Budget: Exercise doesn't have to be expensive. If you don't have the budget to join a gym, there are plenty of inexpensive ways to get exercise, such as walking, running, biking, tennis, exercise videos, and so on. If paying for an expensive gym membership will help motivate you to exercise, go for it. If not, don't let money be the reason that you fail to meet your goal.

  • Support: Telling a trusted friend or family member may help you stay accountable. Be sure to pick someone who will be supportive of your goals, and not judgmental. Find strategies for dealing with people who are barriers to your success. Consider keeping a journal to capture your goal, your progress, and how you feel about your successes or misses. If you fail to meet one of your goals, think of it as a short-term miss and challenge to be overcome, not as a failure.

    Schedule: Most health and fitness goals take time. If you've set a nutrition-oriented goal, you'll likely be spending extra time at the grocery and cooking. If you've set a fitness goal, you'll of course be spending time exercising. Make appointments with yourself on your calendar, and treat them with the same respect that you would an appointment with a friend, family member or customer.

    Perspective: Above all, keep your goal in perspective. Self-deprivation doesn't work. In fact, with respect to diet and nutrition, it doesn't even work and will quickly back-fire on you. Similarly, spending 15 hours at the gym every week will likely drive both you and your family nuts.
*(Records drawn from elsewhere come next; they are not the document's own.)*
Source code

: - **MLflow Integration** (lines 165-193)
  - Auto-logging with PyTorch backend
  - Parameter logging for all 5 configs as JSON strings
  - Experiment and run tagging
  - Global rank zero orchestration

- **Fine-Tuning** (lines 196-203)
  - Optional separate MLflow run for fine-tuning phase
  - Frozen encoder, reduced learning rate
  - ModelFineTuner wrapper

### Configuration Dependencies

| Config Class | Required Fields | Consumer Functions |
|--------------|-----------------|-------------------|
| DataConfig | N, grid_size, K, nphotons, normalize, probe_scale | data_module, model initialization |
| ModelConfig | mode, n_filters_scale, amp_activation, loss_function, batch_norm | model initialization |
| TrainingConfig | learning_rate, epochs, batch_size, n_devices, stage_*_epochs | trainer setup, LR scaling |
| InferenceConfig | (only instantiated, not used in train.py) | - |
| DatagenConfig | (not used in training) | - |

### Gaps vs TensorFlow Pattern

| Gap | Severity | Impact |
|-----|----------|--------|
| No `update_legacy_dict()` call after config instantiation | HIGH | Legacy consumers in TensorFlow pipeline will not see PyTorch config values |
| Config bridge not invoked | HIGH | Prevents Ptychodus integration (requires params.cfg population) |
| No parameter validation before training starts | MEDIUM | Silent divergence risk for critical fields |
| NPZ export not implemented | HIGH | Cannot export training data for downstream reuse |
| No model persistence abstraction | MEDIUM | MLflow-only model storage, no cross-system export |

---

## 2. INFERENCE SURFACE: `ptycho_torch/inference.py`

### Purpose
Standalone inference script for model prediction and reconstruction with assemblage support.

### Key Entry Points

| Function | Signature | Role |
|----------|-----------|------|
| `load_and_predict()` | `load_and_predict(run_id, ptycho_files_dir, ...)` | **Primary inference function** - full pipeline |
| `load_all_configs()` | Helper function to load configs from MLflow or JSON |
You're more likely to be successful if you maintain balance and perspective.

    Variety: Variety is the spice of life, and the same is true with health and fitness. You may have found the perfect meal to eat to stay within your calendar limit, but eating it day in and day out will have you soon heading for the pizza joint. Similarly, exercise becomes dull unless you vary your routine. In addition, your body rapidly adjusts to a particular exercise, so lack of variety will cause you to plateau and slow down your progress.